Following the initial scene survey, a nearby single-family residence and custodial care facility were evacuated as a precaution. Tennessee Civil Defense was notified the next morning, Feb. 23, of the derailment. Initial reports to the agency indicated no hazardous materials were involved. It was not until 5:10 A.M. the following day that Civil Defense authorities were told that hazardous materials were in some of the derailed train cars. With that information in hand, a state hazardous materials team was dispatched to the scene and arrived at 6:30 A.M. Once the hazmat team was on scene, an additional evacuation distance of a quarter-mile was implemented and all electrical and natural gas sources were shut off in the hazard area.

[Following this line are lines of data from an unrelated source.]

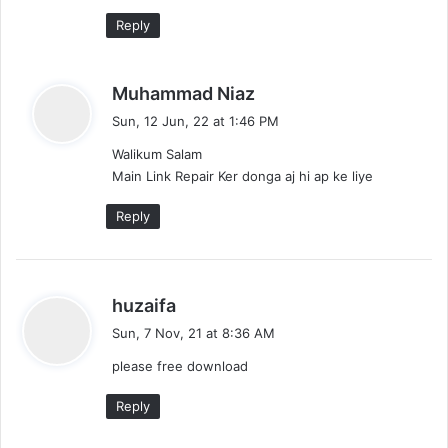
Reply
s
Muhammad Niaz
a
Sun, 12 Jun, 22 at 1:46 PM
y
Walikum Salam
s
Main Link Repair Ker donga aj hi ap ke liye
:
Reply
s
huzaifa
a
Sun, 7 Nov, 21 at 8:36 AM
y
please free download
s
:
Reply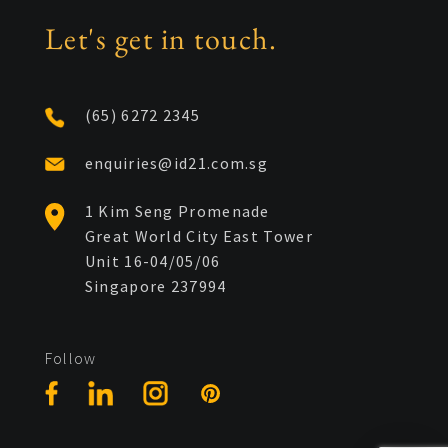
Let's get in touch.
(65) 6272 2345
enquiries@id21.com.sg
1 Kim Seng Promenade
Great World City East Tower
Unit 16-04/05/06
Singapore 237994
Follow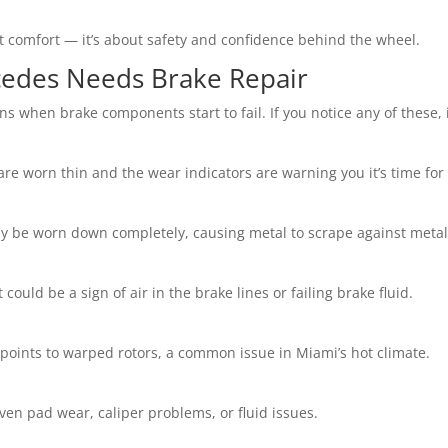
t comfort — it’s about safety and confidence behind the wheel.
edes Needs Brake Repair
s when brake components start to fail. If you notice any of these, i
re worn thin and the wear indicators are warning you it’s time fo
may be worn down completely, causing metal to scrape against meta
t could be a sign of air in the brake lines or failing brake fluid.
 points to warped rotors, a common issue in Miami’s hot climate.
even pad wear, caliper problems, or fluid issues.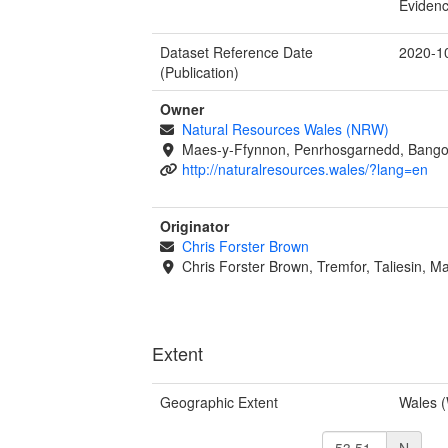
Evidenc
Dataset Reference Date
2020-1
(Publication)
Owner
Natural Resources Wales (NRW)
Maes-y-Ffynnon, Penrhosgarnedd, Bango
http://naturalresources.wales/?lang=en
Originator
Chris Forster Brown
Chris Forster Brown, Tremfor, Taliesin, M
Extent
Geographic Extent
Wales 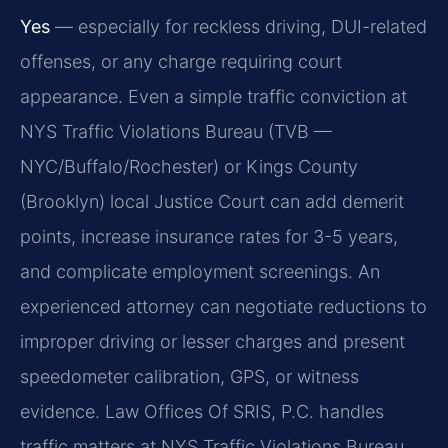
Yes
— especially for reckless driving, DUI-related
offenses, or any charge requiring court
appearance. Even a simple traffic conviction at
NYS Traffic Violations Bureau (TVB —
NYC/Buffalo/Rochester) or Kings County
(Brooklyn) local Justice Court can add demerit
points, increase insurance rates for 3-5 years,
and complicate employment screenings. An
experienced attorney can negotiate reductions to
improper driving or lesser charges and present
speedometer calibration, GPS, or witness
evidence. Law Offices Of SRIS, P.C. handles
traffic matters at NYS Traffic Violations Bureau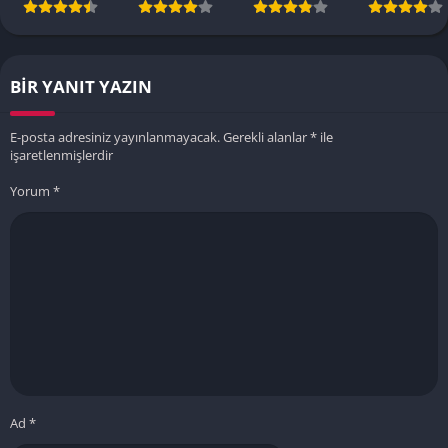
BIR YANIT YAZIN
E-posta adresiniz yayınlanmayacak.
Gerekli alanlar
*
ile
işaretlenmişlerdir
Yorum
*
Ad
*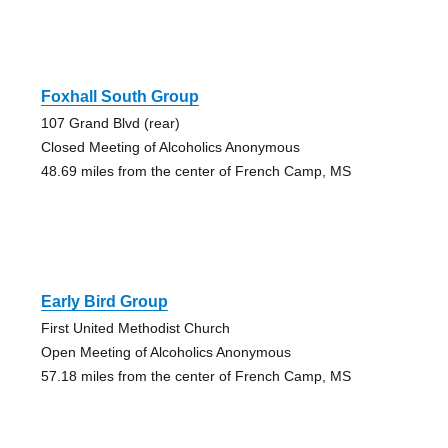
Foxhall South Group
107 Grand Blvd (rear)
Closed Meeting of Alcoholics Anonymous
48.69 miles from the center of French Camp, MS
Early Bird Group
First United Methodist Church
Open Meeting of Alcoholics Anonymous
57.18 miles from the center of French Camp, MS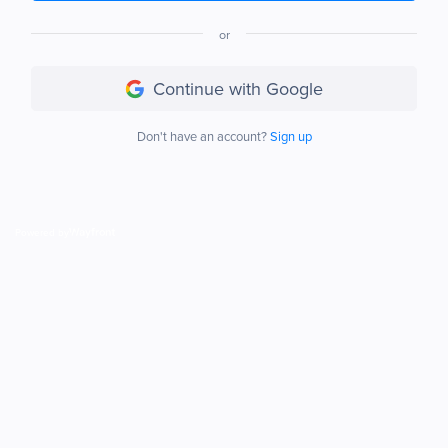
or
Continue with Google
Don't have an account?
Sign up
Powered by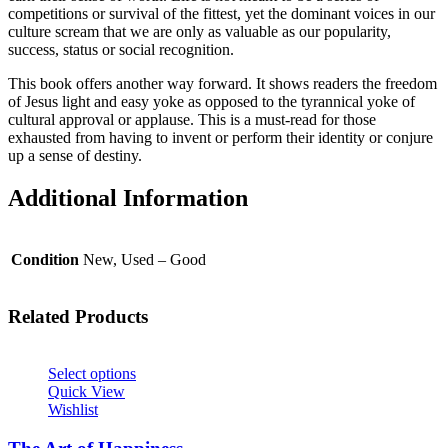
competitions or survival of the fittest, yet the dominant voices in our
culture scream that we are only as valuable as our popularity,
success, status or social recognition.
This book offers another way forward. It shows readers the freedom
of Jesus light and easy yoke as opposed to the tyrannical yoke of
cultural approval or applause. This is a must-read for those
exhausted from having to invent or perform their identity or conjure
up a sense of destiny.
Additional Information
Condition
New, Used – Good
Related Products
Select options
Quick View
Wishlist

By then, firefighters had already put heavy hose streams in place to cool the derailed tank cars. (A footnote here: Remember that the boiling point of propane is -43.67F. Applying water to tanks that are not on fire can cause the liquid propane to boil faster, increasing the pressure inside the tanks. If the water in the hoselines was just at 32F, the freezing point of water, for example, that is 75 degrees above the boiling point of the liquid propane. In many cases the temperature of the water will be much higher. Water from booster tanks that was in heated fire stations can be in the 70s or higher.)
Railroad personnel began clearing the right-of-way to get rail traffic moving again as soon as possible. They complained the mud created by the "cooling" efforts of emergency responders was making it difficult for their workers, so the hoselines were shut down, but left in place.
Photo courtesy of Waverly Fire Department
A piece of railroad tank car 83013. Pieces of the tank car were rocketed 330 feet by the explosion.
By 2:15 P.M., the tracks had been cleared of all derailed cars. One derailed tank car, number 83013, had been moved some 12 feet from its original resting point under several other rail cars. The L&N line was reopened to limited rail traffic at 8 P.M. Up to that point, no efforts had been made to deal with the liquid propane still in the tank cars.
At the direction of the L&N Railroad, crews were dispatched to offload the propane tank cars. They arrived on scene at about 1 P.M. the next day, Feb. 24.
Before the off loading process was to begin, air monitoring of the area with combustible gas indicators revealed no leaks or propane in the area. Because of the lack of catastrophic events surrounding the derailment, the evacuation was relaxed and Waverly was pretty much back to business as usual by the time the off loading was to begin. In fact, people were observed smoking in the area of the derailed propane tank cars. The fire chief, police chief, a fire crew and two representatives of Tennessee Civil Defense were on scene along with railroad workers and personnel from a private contractor.